There’s now a website for the forthcoming anthology The Improbable Adventures of Sherlock Holmes, edited by John Joseph Adams, which features a mix of mystery stories and fantasy & science fiction stories. I’m listed as a “contributing editor” for this book, as I performed various miscellaneous editorial duties, including writing the cover copy and writing all the “color commentary” sections of the story intros. You can read all those intros by clicking on the individual story titles over on the Table of Contents page. Here are a few of the sections I wrote:
For H. Paul Jeffers’ “Adventure of the Mummy’s Curse”:
“Death will slay with his wings whoever disturbs the peace of the pharaoh.” This inscription was supposedly found carved on a stone tablet by British explorers Howard Carter and George Herbert when they opened the tomb of the Egyptian king Tutankhamun. It’s said that when the men entered the tomb, all the lights in Cairo went out and Herbert’s three-legged dog dropped dead. Herbert himself soon followed, felled by a mosquito bite. Carter’s pet canary was also killed, in a freak cobra accident, and before long two dozen members of the expedition had died under mysterious circumstances, victims of the mummy’s curse. Or that’s the story anyway. Numerous explanations have been advanced to explain the misfortune that befell the expedition. In 1986 Dr. Caroline Stenger-Phillip proposed the intriguing notion that the explorers had been sickened by exposure to mold and bacteria that had been preserved in the hermetically sealed tomb. However, a 2002 statistical analysis in the British Medical Journal concluded that members of the expedition had not in fact died significantly faster than the general population. The “curse” was a media myth, albeit one that’s inspired a lot of great entertainment, including our next tale.
For Dominic Green’s “Adventure of the Lost World”:
When Sherlock Holmes and Professor Moriarty toppled to their deaths from Reichenbach Falls, the reading public was outraged. People loved Sherlock Holmes, and just didn’t want to accept that he was dead. People have had much the same feeling about dinosaurs, ever since the first dinosaur fossils were widely exhibited in the early nineteenth century. Dinosaurs were just so great, so awe-inspiring, so fun, that people didn’t want to believe that the dinosaurs were all dead, and novelists fed this hunger. Maybe there were dinosaurs in South America. Maybe at the North Pole. Arthur Conan Doyle, author of Sherlock Holmes, wrote one of the best-known of these dinosaur romps, called The Lost World. As exploration foreclosed these possibilities, dino-loving authors resorted to increasingly desperate ploys. Maybe there were dinosaurs inside the Earth. Maybe you could clone dinosaurs from dino blood found in amber-encrusted mosquitoes. Sadly, the Earth has turned out to be depressingly un-hollow, and there’s not much chance of genetic material hanging around for sixty-five million years. This next tale takes us back to a simpler, happier time, when one could more easily imagine gigantic, blood-crazed lizards haunting the forests of the night.

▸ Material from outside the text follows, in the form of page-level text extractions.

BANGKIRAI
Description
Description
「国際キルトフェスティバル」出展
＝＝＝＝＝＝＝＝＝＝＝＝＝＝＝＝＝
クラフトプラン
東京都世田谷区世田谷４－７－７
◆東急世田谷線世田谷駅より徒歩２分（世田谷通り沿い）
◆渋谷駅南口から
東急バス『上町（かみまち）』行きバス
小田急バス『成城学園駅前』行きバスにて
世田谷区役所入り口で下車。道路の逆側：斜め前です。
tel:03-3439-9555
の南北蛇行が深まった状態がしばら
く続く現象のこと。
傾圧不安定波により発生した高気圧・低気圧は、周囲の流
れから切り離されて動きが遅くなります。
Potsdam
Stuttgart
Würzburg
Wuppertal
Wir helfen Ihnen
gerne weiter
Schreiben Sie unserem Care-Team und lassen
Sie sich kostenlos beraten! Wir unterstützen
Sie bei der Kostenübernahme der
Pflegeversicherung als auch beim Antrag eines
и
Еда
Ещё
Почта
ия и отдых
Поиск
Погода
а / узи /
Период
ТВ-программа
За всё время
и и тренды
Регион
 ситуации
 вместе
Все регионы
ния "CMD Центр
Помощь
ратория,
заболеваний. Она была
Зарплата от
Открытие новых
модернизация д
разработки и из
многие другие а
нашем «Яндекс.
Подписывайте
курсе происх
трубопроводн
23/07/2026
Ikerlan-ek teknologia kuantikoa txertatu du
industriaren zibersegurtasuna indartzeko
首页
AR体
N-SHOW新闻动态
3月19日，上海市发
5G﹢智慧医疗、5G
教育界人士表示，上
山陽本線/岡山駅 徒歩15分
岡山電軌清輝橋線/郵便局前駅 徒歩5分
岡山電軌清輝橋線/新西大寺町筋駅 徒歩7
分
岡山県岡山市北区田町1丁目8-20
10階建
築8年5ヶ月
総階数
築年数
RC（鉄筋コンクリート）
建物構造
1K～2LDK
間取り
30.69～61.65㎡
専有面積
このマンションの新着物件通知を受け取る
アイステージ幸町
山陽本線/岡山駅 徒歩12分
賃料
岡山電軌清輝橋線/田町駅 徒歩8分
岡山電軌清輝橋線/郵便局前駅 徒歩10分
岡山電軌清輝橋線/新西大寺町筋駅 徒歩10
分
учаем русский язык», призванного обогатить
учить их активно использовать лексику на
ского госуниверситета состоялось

For Tanith Lee’s “The Human Mystery”:
If you were to ask readers what makes Sherlock Holmes such an intriguing character, many people would probably answer that it’s what he knows — his encyclopedic knowledge of mud stains, handwriting, postmarks, poisons, etc. Holmes’s intellect is certainly captivating, and often we can only gape in awe, as Watson does, at the great detective’s recall of some obscure fact. Who doesn’t fantasize about having a mind so well honed? But when you think about it, what really makes Holmes so fascinating is not just what he knows, but also what he doesn’t know. A character who always knows everything would be a bit dull and predictable. Holmes is such a genius that it sometimes seems that he knows everything, but we often forget that Holmes is able to recall so much information relating to detective work because he has purposely remained ignorant about so much else. In “A Study in Scarlet,” Holmes claims not to know that the Earth orbits the sun, because that fact does not directly relate to solving crimes. Fascinating. Our next adventure, which involves a lady, a house, and a curse, takes Holmes deep into one of those territories about which he still has much to learn.